Another big deal was announced Monday, one that reiterates an established trend in both industry consolidation and firms attempting to provide overall wealth management—from workplace retirement accounts to comprehensive household financial guidance.
Empower Retirement, the No. 2 player in the retirement plan record-keeper space behind Fidelity, has announced its acquisition of online registered investment advisor Personal Capital in a deal totaling $1 billion.
Far from being a merger of equals, Empower, which has more than 6,000 employees and administers $656 billion in assets for more than 9.7 million retirement plan participants, is a behemoth compared with Personal Capital, which currently manages $12 billion in client assets for just under 23,000 clients, according to its latest form ADV.
Principals, past and present, as well as pundits, welcomed the deal, many on social networks referring to it as an example of common sense or in similar terms. A sentiment shared by Personal Capital’s original CEO and co-founder Bill Harris.
“This is the perfect marriage of retirement programs and individual investing—two things that should be integrated but usually aren't,” Harris wrote. Harris served as CEO from the firm’s founding in 2009 until 2017 and continues as a member of the board of directors.
Industry analyst Dennis Gallant of research firm Aite Group said everyone in the industry is trying to close the loop in both capturing and retaining clients over the long term.
“The workplace is that beachhead in the market,” he said, noting Empower has a firm place in this part of the market.
Traditionally, he said if clients have a 401(k) through their employer and investments at other places, they might not have attracted the attention of advisors and might have reached out on their own to an intermediary as they approached retirement.
“With its acquisition of Personal Capital, Empower is looking to build out a future where they can offer that advice, where ‘you don’t have to leave us’ when you as the client need or want advice,” Gallant said.
He mentioned the other industry behemoths that have already set this course as the way forward for the industry. These include Vanguard, Fidelity and Schwab, as well as Edelman Financial Engines, as examples of this trend with their differing but similar mixes of offerings from robo, to hybrid, to full service.
“From a commercial perspective, Empower has moved from a focus on the low-margin record-keeping business to the less easily commoditized advice space,” said Celent’s head of wealth management Will Trout. He noted that the integrated advice proposition should pose a powerful challenge to firms like Financial Engines as well as the likes of Vanguard with a foothold in both the taxable and retirement businesses.
Aite’s Gallant added that the industry is evolving away from the way it was originally architected and marketed to clients.
“The walls between what is retirement and what is traditional retail are buckets we created in the industry and now they [the big incumbents and industry at large] are finally starting to look at it from the client perspective,” Gallant said, “reworking their plumbing and filling the gaps.”
In today’s announcement, Empower said that the firm would be bringing together Personal Capital’s personal wealth management technology with the integrated financial tools already on the retirement plan services provider’s platform so clients can "see a complete, 360-degree financial picture—that includes their personal assets and liabilities."

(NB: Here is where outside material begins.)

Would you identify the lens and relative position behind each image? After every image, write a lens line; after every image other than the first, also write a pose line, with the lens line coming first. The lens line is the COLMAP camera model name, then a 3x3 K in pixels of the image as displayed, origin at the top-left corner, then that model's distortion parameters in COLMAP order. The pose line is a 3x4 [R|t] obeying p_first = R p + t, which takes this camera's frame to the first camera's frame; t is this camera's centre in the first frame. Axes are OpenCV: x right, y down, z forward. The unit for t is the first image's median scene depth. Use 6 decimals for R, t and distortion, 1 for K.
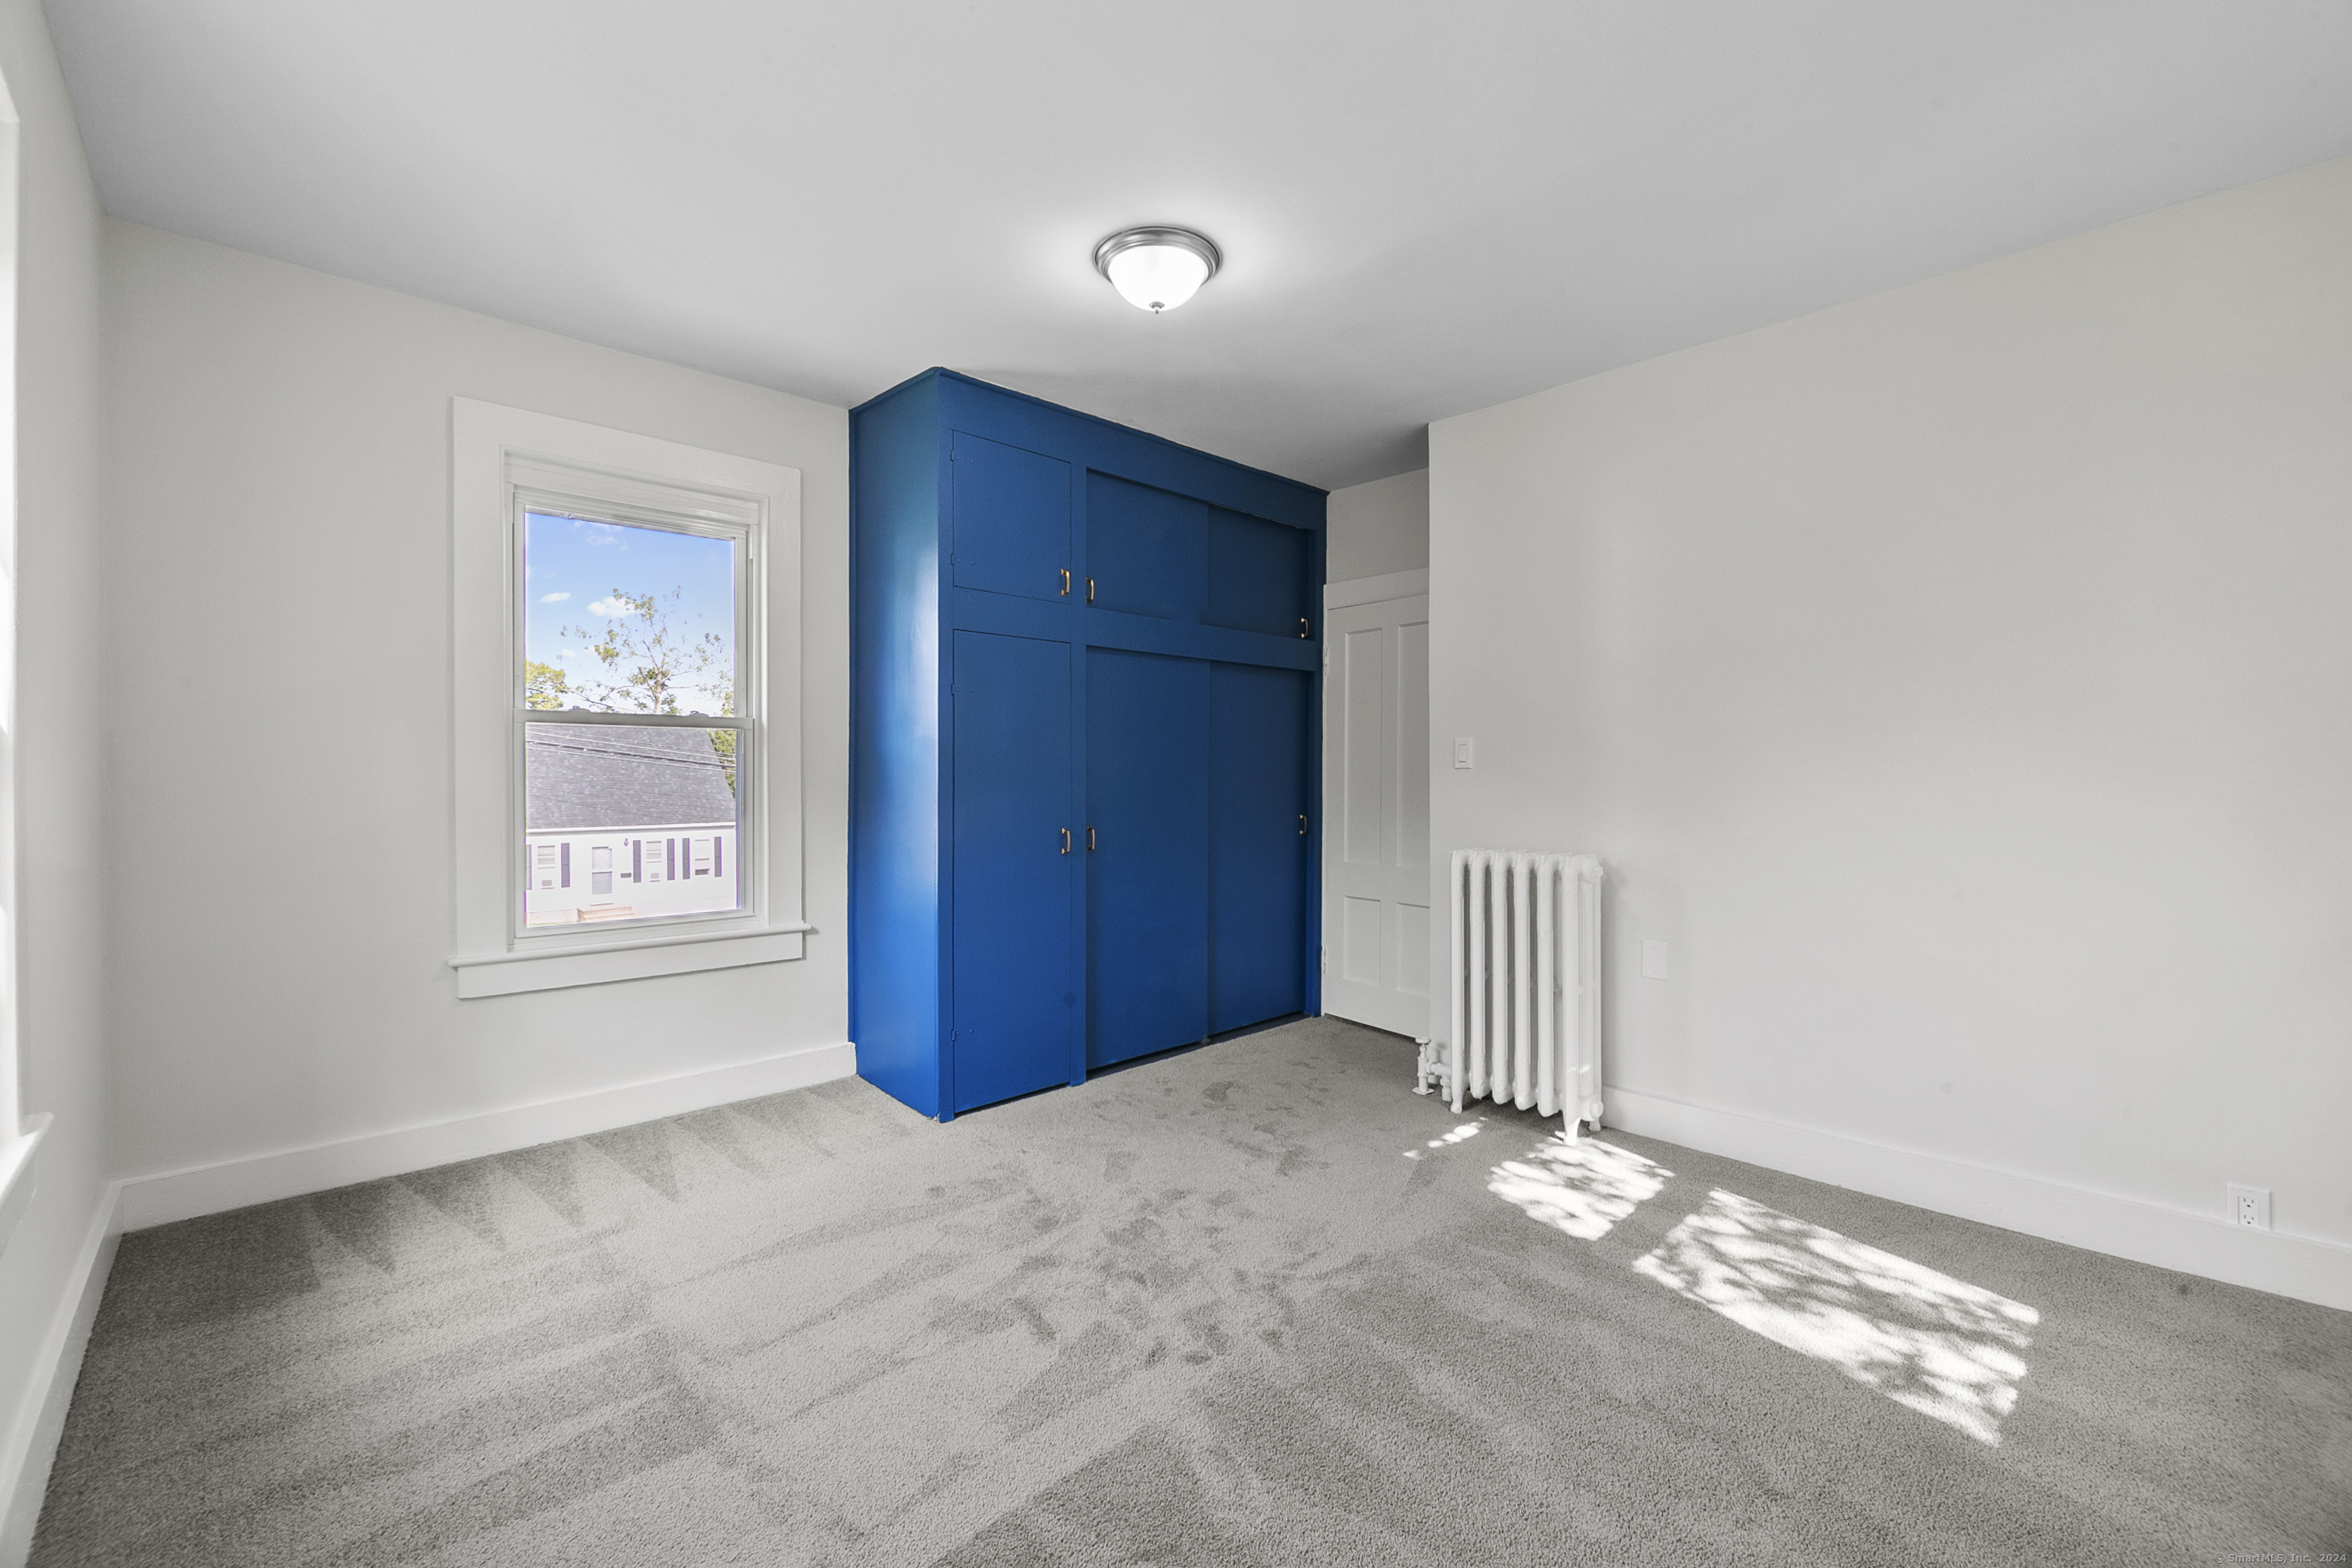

“The acquisition of Personal Capital and the integration of their tools and capabilities into the Empower offering is designed to create a best-of-breed platform—powered by digital and human advice—to help individuals achieve their financial goals,” said Edmund F. Murphy III, president and chief executive officer of Empower.
Retaining clients throughout their working lives will be key to success for all the major players and removing road blocks in the financial lifecycle will help fuel this.
“The ability to manage client financial affairs at all stages of their financial lives, and to eliminate the traditional fault line between taxable and retirement holdings, is particularly compelling,” said Celent’s Trout, “and in a Reg BI world, the data-driven, big picture view offered by Personal Capital helps tackle the thorny area of the IRA rollover and other advisor stumbling blocks,”
While Empower has a large footprint in the retirement space, its brand name and name recognition are not quite as top of mind for many in the wealth management space. Industry consultants, reporters and thought leaders pointed this out on Twitter.
The Empower moniker came about only in 2014, when Canadian owner Great-West Financial announced this as the new brand for its U.S. retirement services business, which had recently grown through the acquisition of J.P. Morgan Retirement Plan Services and integration with the retirement business of Putnam Investments.